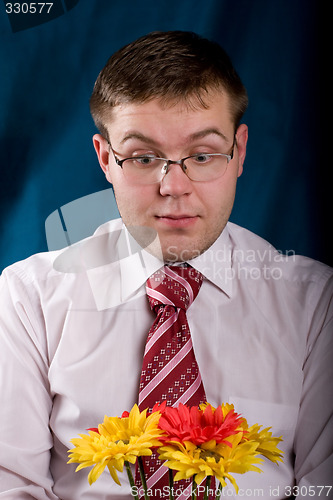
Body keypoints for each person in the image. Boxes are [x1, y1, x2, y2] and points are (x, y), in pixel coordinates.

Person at [0, 31, 332, 500]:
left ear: (239, 152)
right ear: (105, 159)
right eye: (143, 157)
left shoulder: (315, 303)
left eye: (202, 155)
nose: (174, 186)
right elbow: (11, 486)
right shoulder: (27, 297)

········

**WORK TO COMPLETE:**
If a line in the records contains the word "right", copy it.

**EXERCISE RESULT:**
right ear: (105, 159)
right eye: (143, 157)
right elbow: (11, 486)
right shoulder: (27, 297)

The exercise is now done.